Extracted records
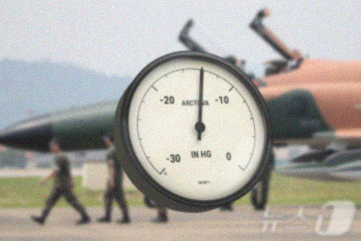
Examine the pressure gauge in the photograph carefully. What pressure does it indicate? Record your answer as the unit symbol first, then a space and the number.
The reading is inHg -14
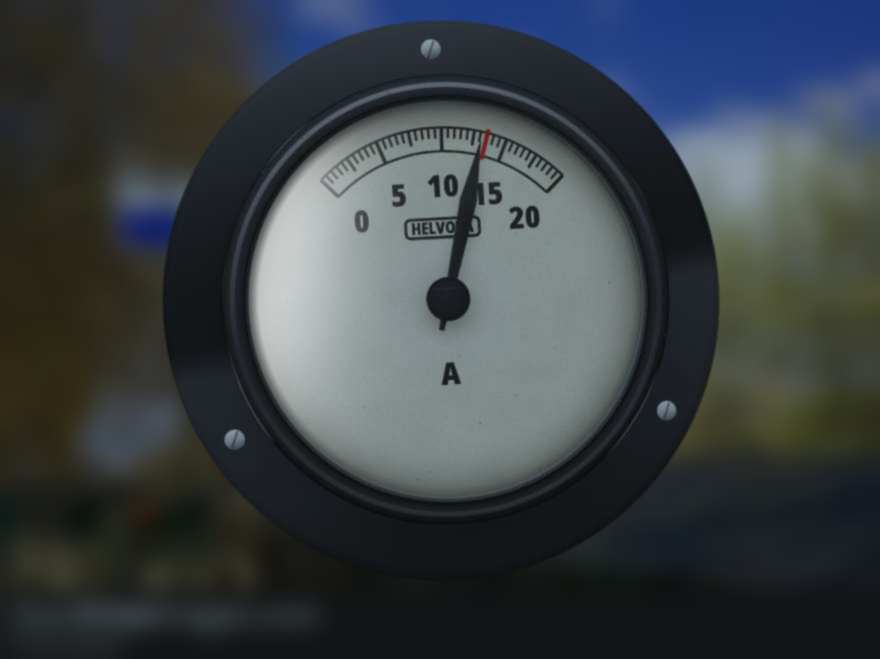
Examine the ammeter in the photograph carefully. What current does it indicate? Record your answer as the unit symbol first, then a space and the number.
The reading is A 13
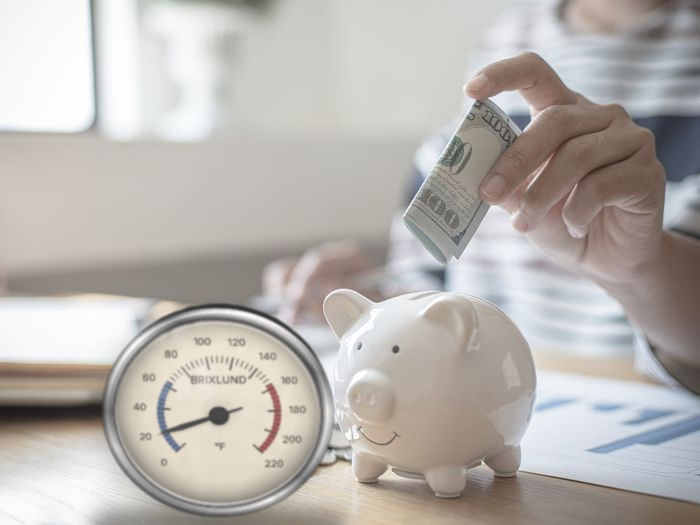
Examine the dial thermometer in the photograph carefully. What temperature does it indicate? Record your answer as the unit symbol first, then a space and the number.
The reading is °F 20
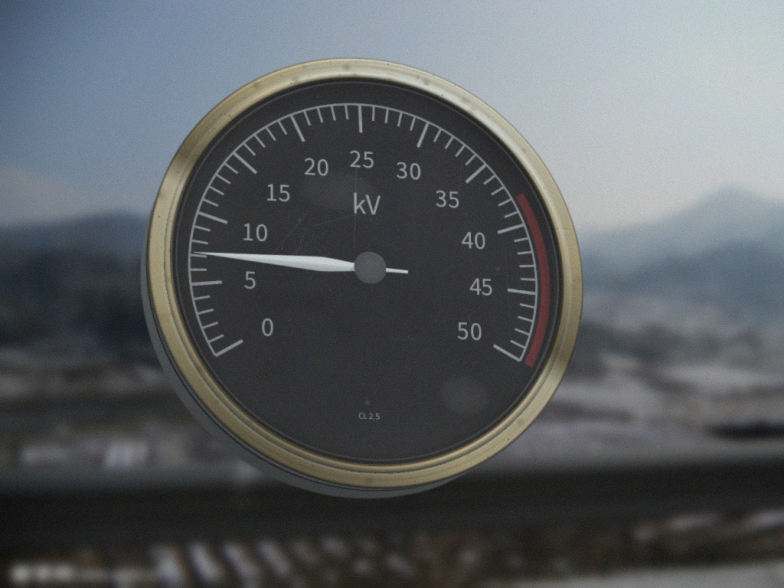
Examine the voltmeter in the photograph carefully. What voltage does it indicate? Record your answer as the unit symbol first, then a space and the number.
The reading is kV 7
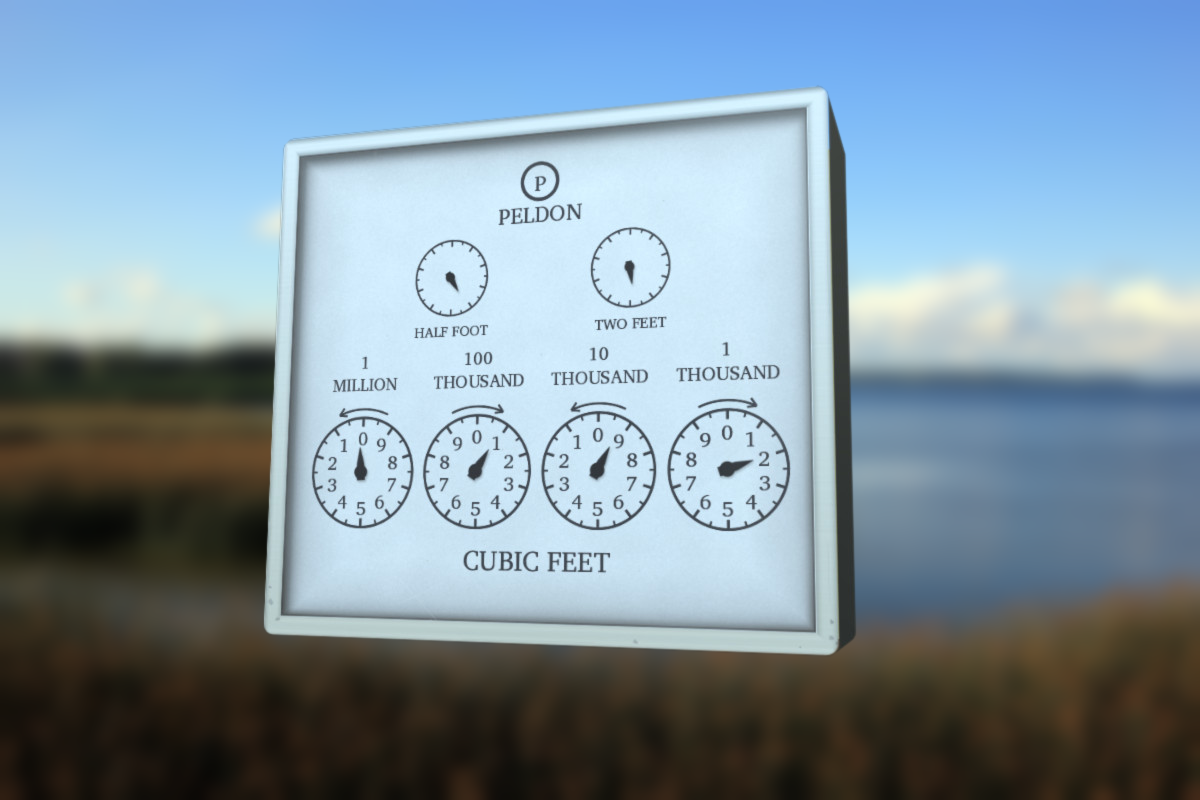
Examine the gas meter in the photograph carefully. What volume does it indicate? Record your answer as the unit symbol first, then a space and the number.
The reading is ft³ 9200
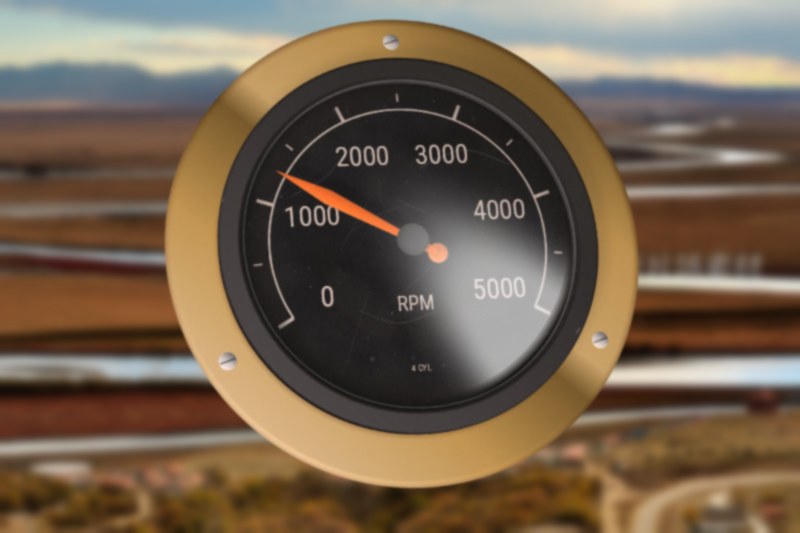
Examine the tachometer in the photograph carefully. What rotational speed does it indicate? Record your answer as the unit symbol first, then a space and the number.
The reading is rpm 1250
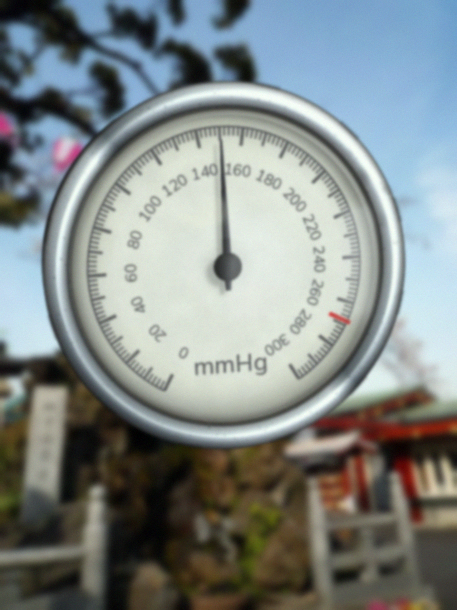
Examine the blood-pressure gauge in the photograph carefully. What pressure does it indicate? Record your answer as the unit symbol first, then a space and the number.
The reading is mmHg 150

Aim of the exercise – Reproduce the lines of the entries word for word, starting with the line that contains "Examine the tachometer" and continuing through the end of the entries. Leave out the picture lines.

Response to this task –
Examine the tachometer in the photograph carefully. What rotational speed does it indicate? Record your answer as the unit symbol first, then a space and the number.
The reading is rpm 1250
Examine the blood-pressure gauge in the photograph carefully. What pressure does it indicate? Record your answer as the unit symbol first, then a space and the number.
The reading is mmHg 150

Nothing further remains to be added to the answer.